DATA SUPPLIED:
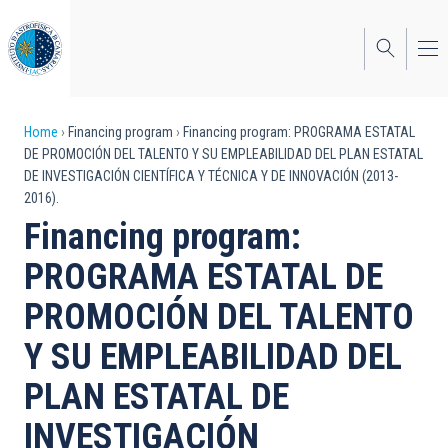
Skip
to
main
content
Breadcrumb
Home
Financing program
Financing program: PROGRAMA ESTATAL
DE PROMOCIÓN DEL TALENTO Y SU EMPLEABILIDAD DEL PLAN ESTATAL
DE INVESTIGACIÓN CIENTÍFICA Y TÉCNICA Y DE INNOVACIÓN (2013-
2016).
Financing program:
PROGRAMA ESTATAL DE
PROMOCIÓN DEL TALENTO
Y SU EMPLEABILIDAD DEL
PLAN ESTATAL DE
INVESTIGACIÓN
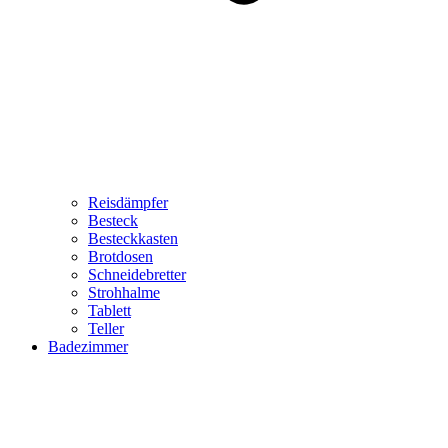
Reisdämpfer
Besteck
Besteckkasten
Brotdosen
Schneidebretter
Strohhalme
Tablett
Teller
Badezimmer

REQUIRED WORK:
Print the listing exactly, minus its pictures.

SOLUTION:
Skip
to
main
content
Breadcrumb
Home
Financing program
Financing program: PROGRAMA ESTATAL
DE PROMOCIÓN DEL TALENTO Y SU EMPLEABILIDAD DEL PLAN ESTATAL
DE INVESTIGACIÓN CIENTÍFICA Y TÉCNICA Y DE INNOVACIÓN (2013-
2016).
Financing program:
PROGRAMA ESTATAL DE
PROMOCIÓN DEL TALENTO
Y SU EMPLEABILIDAD DEL
PLAN ESTATAL DE
INVESTIGACIÓN
Reisdämpfer
Besteck
Besteckkasten
Brotdosen
Schneidebretter
Strohhalme
Tablett
Teller
Badezimmer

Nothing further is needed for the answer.